> Directions:
Lines with "начала": copy each one from the listing below.

————

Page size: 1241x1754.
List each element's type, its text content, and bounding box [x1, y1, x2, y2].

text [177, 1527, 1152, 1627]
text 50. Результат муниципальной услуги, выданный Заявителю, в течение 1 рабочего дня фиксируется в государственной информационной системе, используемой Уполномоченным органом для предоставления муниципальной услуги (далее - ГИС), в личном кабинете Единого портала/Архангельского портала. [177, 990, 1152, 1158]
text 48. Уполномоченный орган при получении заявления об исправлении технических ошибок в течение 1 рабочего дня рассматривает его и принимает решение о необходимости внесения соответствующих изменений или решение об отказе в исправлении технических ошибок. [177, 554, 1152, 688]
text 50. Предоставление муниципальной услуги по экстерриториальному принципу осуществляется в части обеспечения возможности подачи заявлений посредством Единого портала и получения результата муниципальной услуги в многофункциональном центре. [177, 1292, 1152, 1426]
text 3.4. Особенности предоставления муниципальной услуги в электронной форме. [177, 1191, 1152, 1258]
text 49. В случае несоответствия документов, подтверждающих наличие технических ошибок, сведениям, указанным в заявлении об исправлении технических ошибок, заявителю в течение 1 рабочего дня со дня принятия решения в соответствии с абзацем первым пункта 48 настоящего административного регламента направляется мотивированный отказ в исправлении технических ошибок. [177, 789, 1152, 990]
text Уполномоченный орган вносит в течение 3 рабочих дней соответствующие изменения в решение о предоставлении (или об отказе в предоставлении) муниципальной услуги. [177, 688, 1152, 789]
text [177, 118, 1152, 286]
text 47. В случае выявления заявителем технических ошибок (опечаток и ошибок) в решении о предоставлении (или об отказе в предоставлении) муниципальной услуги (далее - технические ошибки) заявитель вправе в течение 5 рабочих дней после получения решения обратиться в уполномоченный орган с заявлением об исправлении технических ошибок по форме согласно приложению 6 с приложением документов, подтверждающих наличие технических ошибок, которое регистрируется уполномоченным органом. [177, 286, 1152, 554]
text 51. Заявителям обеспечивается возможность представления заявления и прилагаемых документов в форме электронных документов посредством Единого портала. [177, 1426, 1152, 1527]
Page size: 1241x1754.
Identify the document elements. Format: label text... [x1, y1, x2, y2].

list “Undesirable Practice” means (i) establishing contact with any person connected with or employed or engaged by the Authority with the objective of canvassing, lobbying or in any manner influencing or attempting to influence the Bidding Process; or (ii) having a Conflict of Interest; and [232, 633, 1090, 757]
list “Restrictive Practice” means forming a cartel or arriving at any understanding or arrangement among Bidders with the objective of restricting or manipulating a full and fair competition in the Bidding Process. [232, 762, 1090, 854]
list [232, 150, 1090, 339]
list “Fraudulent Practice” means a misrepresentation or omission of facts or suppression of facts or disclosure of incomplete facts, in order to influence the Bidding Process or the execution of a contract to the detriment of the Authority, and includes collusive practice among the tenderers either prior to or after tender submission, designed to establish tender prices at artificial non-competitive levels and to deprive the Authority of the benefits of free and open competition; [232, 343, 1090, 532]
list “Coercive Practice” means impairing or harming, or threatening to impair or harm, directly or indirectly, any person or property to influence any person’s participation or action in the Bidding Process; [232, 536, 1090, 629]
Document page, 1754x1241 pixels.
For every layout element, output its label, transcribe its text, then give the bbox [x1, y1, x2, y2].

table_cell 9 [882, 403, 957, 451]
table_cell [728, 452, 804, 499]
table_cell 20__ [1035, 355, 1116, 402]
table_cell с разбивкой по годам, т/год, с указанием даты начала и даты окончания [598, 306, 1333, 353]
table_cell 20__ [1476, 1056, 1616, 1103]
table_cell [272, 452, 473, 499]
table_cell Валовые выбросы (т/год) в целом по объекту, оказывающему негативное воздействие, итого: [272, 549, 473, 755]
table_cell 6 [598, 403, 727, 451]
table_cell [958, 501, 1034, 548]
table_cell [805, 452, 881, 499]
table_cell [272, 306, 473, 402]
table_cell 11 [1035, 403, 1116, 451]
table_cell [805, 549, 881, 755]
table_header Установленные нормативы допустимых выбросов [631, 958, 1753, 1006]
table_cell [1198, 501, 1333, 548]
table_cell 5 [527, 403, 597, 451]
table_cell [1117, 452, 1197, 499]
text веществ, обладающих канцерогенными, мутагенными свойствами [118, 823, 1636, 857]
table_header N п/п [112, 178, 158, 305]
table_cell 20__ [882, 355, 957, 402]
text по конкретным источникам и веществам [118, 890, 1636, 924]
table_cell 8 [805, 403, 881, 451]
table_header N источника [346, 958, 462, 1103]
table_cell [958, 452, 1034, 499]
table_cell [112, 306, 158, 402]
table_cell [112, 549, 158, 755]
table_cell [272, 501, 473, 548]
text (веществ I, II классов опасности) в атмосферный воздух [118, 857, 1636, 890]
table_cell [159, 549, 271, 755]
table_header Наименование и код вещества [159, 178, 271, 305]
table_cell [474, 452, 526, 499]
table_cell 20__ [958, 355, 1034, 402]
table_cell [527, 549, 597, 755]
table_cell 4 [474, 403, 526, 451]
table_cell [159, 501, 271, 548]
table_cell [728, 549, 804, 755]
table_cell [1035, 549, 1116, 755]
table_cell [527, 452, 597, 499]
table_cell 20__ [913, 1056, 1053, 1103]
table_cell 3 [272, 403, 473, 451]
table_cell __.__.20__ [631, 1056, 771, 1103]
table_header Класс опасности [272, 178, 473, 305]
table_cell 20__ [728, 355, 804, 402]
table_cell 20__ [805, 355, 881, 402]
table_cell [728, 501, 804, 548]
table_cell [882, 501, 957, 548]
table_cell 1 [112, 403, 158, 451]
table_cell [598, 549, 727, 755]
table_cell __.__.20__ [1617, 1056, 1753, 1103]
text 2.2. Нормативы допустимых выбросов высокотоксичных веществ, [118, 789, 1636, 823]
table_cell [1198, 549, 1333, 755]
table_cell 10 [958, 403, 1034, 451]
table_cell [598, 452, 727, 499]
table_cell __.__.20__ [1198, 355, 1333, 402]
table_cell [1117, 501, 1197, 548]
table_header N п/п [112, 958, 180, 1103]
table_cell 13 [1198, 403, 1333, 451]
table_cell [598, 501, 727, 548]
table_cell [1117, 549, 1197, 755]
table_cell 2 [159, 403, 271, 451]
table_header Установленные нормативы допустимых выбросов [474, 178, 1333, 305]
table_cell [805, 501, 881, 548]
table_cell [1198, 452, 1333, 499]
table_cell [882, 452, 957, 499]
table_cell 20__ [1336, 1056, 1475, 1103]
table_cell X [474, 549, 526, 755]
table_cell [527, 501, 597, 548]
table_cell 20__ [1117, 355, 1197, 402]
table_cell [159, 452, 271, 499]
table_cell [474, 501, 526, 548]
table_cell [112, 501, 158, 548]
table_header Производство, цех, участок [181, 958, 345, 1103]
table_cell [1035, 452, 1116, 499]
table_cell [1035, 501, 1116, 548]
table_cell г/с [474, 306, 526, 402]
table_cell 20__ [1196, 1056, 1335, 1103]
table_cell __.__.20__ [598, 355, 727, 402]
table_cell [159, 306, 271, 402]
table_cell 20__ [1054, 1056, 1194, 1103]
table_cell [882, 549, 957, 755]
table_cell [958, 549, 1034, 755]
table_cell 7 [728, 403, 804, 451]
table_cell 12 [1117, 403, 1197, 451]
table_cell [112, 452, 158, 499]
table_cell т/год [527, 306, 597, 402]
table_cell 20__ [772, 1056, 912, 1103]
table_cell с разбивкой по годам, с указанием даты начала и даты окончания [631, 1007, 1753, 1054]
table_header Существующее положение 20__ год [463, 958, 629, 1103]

————

> Final answer:
table_cell с разбивкой по годам, т/год, с указанием даты начала и даты окончания [598, 306, 1333, 353]
table_cell с разбивкой по годам, с указанием даты начала и даты окончания [631, 1007, 1753, 1054]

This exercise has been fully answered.